Entscheidung von Kanzlerin und Länderchefs Abschiebungsstopp für Afghanistan

Berlin/Duisburg · Als Konsequenz aus dem Terror-Anschlag in Kabul werden vorerst keine Afghanen in ihre Heimat abgeschoben. Zwei aktuelle Fälle sorgen für Kritik an der Abschiebepraxis der deutschen Behörden.

 Sicherheitskräfte in der Nähe der Deutschen Botschaft in Kabul, auf die ein Anschlag verübt worden war.

Sicherheitskräfte in der Nähe der Deutschen Botschaft in Kabul, auf die ein Anschlag verübt worden war.

Foto: ap, RG

"Als wir Bivsi R. erzählt haben, worum es geht, ist sie in Tränen ausgebrochen", sagte Ralf Buchthal, Schulleiter des Duisburger Steinbart-Gymnasiums unserer Redaktion. "Ihre Eltern hatten ihr offenbar nichts von der Abschiebung erzählt." Aus pädagogischer Sicht sei das Vorgehen der Behörde unverantwortlich. "Die Mitschüler sind traumatisiert. Eine ihrer Freundinnen musste von einem Krankenwagen abgeholt werden."

Bivsi R. ist in Deutschland geboren. Der Vater war Betreiber eines Sushi-Restaurants in Düsseldorf. Nach Angaben einer Sprecherin der Stadt Duisburg war die Aufenthaltserlaubnis der Familie bereits seit 2013 abgelaufen.

Berufsschüler bleibt Abschiebehaft erspart

Nach den tumultartigen Szenen bei der geplanten Abschiebung des afghanischen Flüchtlings in Nürnberg hat die Polizei ihr Vorgehen verteidigt: Neben zahlreichen Mitschülern hätten sich auch 50 Personen aus der linksextremen Szene den Beamten entgegengestellt. Die Polizei setzte daraufhin Pfefferspray und Hunde ein. Zudem berichtete der Nürnberger Polizeidirektor Hermann Guth, dass der 20-jährige Afghane, der bereits 2012 als Asylbewerber abgelehnt wurde und die Behörden systematisch über seine Identität getäuscht haben soll, den Beamten zurief: "Ich bin in einem Monat wieder da. Und dann bringe ich Deutsche um".

Abschiebehaft bleibt dem 20-Jährigen vorerst erspart. Das örtliche Amtsgericht lehnte einen entsprechenden Antrag ab. Die Ausländerbehörde prüft, dagegen vorzugehen. Der Berufsschüler verließ am Mittag freudestrahlend die Verhandlung. Vor dem Gebäude empfingen ihn 25 Schulkollegen und sein Klassenlehrer.

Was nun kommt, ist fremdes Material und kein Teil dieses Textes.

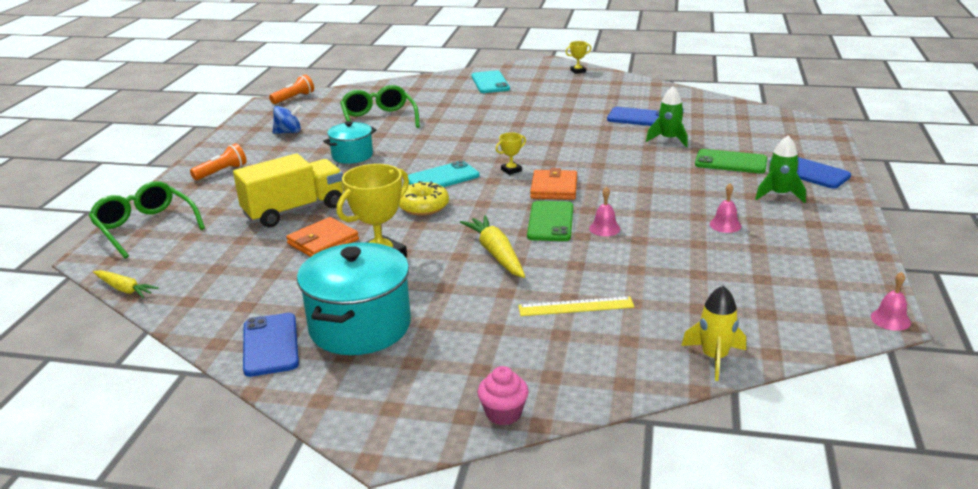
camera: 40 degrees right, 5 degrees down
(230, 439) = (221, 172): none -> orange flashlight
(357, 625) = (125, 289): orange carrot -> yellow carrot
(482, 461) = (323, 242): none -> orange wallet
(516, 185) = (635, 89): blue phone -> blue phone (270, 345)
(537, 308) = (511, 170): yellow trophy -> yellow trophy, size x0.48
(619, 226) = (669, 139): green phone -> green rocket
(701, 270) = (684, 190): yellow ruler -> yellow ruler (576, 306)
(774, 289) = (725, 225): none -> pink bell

In Berlin einigten sich Kanzlerin Angela Merkel und die Regierungschefs der Länder, vorerst nur noch Kriminelle nach Afghanistan abzuschieben. Merkel erklärte, dies solle bis zu einer neuen Lagebeurteilung und der Wiederherstellung der Arbeitsfähigkeit der Deutschen Botschaft nach dem Anschlag in Kabul gelten. Mit einer neuen Vorlage rechne sie bis zum Juli.

Die Bundesregierung hatte allerdings bereits am Mittwoch als Reaktion auf den Anschlag einen Abschiebeflug nach Afghanistan ausgesetzt. Dieser ist nun auf unbestimmte Zeit verschoben. Die freiwillige Rückkehr, die die Bundesregierung mit Programmen fördert, soll nach den Worten der Kanzlerin weiter laufen.

Auch SPD-Kanzlerkandidat Martin Schulz forderte ein Moratorium für Abschiebungen nach Afghanistan. Er sprach sich dafür aus, die Sicherheitslage in dem Land zu überdenken. Schulz sagte, er wolle erst eine neue Lageeinschätzung aus dem Außenministerium abwarten.

Kipping: "Unchristlich und eine Schande"

Grüne und Linke verlangten, dass grundsätzlich keine Afghanen in ihre Heimatländer mehr zwangsweise zurückgeführt werden. Linken-Chefin Katja Kipping bezeichnete die Maßnahmen als "unchristlich und eine Schande für unser Land."

Der stellvertretende Ministerpräsident der Grünen in Schleswig Holstein, Robert Habeck, kritisierte: "Wir haben auch den Bund um eine Neubewertung der Lage in Afghanistan gebeten, was er geliefert hat, war hanebüchen."